:: Excerpted records ::
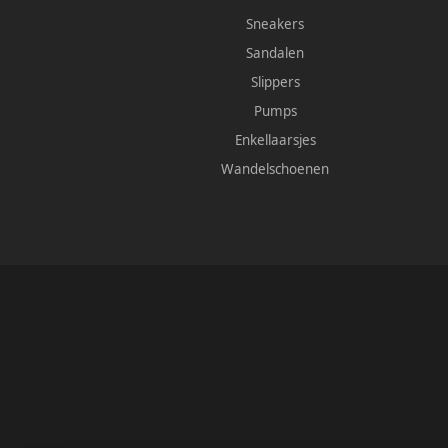
Sneakers
Sandalen
Slippers
Pumps
Enkellaarsjes
Wandelschoenen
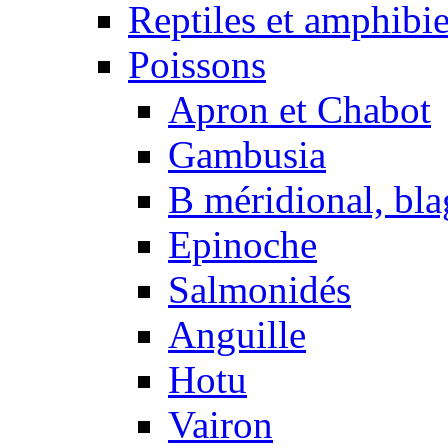
Reptiles et amphibi
Poissons
Apron et Chabot
Gambusia
B méridional, bla
Epinoche
Salmonidés
Anguille
Hotu
Vairon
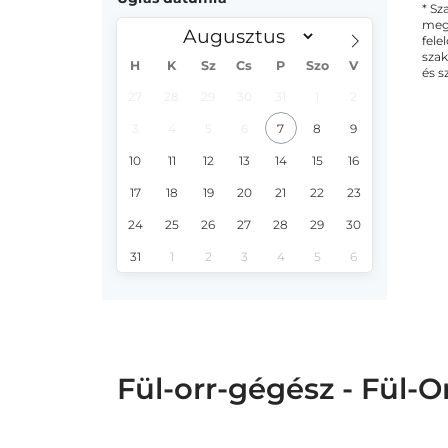
* Sz
megs
fele
szak
H
K
Sz
Cs
P
Szo
V
és s
27
28
29
30
31
1
2
3
4
5
6
7
8
9
10
11
12
13
14
15
16
17
18
19
20
21
22
23
24
25
26
27
28
29
30
31
1
2
3
4
5
6
Fül-orr-gégész - Fül-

:: Instruction ::
Copy out all the data above exactly, pictures excluded.

:: Task answer ::
Sneakers
Sandalen
Slippers
Pumps
Enkellaarsjes
Wandelschoenen
Reptiles et amphibi
Poissons
Apron et Chabot
Gambusia
B méridional, bla
Epinoche
Salmonidés
Anguille
Hotu
Vairon
* Sz
megs
fele
szak
H
K
Sz
Cs
P
Szo
V
és s
27
28
29
30
31
1
2
3
4
5
6
7
8
9
10
11
12
13
14
15
16
17
18
19
20
21
22
23
24
25
26
27
28
29
30
31
1
2
3
4
5
6
Fül-orr-gégész - Fül-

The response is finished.